_Records contained in a dataset:_
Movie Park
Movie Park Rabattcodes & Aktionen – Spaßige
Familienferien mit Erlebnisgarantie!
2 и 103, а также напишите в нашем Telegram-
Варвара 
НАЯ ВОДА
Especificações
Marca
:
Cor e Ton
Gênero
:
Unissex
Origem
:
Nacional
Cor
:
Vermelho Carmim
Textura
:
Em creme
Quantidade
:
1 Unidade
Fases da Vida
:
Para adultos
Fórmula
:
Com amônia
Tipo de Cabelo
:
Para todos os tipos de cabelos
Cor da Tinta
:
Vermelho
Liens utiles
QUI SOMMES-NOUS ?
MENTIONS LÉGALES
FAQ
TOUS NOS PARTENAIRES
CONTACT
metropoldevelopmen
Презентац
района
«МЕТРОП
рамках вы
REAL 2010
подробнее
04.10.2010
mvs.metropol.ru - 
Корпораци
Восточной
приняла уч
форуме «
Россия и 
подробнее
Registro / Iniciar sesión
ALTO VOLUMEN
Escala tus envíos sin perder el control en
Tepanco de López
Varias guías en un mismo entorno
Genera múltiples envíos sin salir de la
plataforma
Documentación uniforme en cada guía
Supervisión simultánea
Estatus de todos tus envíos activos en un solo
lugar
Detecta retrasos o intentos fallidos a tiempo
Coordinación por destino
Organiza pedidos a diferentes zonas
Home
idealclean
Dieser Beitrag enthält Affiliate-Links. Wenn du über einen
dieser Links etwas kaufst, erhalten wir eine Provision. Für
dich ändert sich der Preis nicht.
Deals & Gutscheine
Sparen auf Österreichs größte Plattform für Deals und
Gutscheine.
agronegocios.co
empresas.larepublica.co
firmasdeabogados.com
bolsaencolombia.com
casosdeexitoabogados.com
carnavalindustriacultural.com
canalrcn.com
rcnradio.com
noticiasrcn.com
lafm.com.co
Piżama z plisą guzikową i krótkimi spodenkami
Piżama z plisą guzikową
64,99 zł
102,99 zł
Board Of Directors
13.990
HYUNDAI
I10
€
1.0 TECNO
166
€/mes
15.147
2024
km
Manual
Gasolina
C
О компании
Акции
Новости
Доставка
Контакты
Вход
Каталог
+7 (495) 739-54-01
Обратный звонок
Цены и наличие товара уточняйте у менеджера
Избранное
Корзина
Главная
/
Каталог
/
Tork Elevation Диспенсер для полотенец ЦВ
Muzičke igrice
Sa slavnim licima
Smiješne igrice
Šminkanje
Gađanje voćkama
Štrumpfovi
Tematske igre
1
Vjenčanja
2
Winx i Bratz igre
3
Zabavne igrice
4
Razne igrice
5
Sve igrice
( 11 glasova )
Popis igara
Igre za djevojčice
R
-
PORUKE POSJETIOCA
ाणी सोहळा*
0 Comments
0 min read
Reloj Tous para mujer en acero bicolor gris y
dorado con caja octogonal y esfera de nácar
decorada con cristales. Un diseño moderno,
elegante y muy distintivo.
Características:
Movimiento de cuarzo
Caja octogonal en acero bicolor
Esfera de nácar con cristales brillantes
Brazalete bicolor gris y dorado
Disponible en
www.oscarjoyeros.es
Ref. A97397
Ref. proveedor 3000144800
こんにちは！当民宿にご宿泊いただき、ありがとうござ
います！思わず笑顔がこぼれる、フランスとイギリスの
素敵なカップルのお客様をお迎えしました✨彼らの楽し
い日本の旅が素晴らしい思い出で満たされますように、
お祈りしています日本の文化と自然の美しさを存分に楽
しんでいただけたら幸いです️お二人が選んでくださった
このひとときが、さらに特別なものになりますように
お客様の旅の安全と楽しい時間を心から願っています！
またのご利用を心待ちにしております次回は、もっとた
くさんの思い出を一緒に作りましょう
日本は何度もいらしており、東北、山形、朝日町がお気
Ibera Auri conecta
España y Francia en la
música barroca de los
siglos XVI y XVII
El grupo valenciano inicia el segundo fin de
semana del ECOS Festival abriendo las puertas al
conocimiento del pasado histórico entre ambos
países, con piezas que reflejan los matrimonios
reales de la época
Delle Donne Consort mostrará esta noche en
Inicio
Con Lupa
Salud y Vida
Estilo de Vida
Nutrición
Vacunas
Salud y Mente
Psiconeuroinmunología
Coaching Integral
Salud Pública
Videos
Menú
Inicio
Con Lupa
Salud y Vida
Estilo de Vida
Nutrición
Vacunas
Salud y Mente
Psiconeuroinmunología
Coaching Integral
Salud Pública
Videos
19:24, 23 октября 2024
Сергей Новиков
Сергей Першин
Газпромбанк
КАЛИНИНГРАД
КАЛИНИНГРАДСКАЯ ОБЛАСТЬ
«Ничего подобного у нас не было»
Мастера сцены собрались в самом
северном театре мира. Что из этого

_PROBLEM TO WORK ON:_
Whenever a line in the data holds "plisą", copy that line.

_RESPONSE BELOW:_
Piżama z plisą guzikową i krótkimi spodenkami
Piżama z plisą guzikową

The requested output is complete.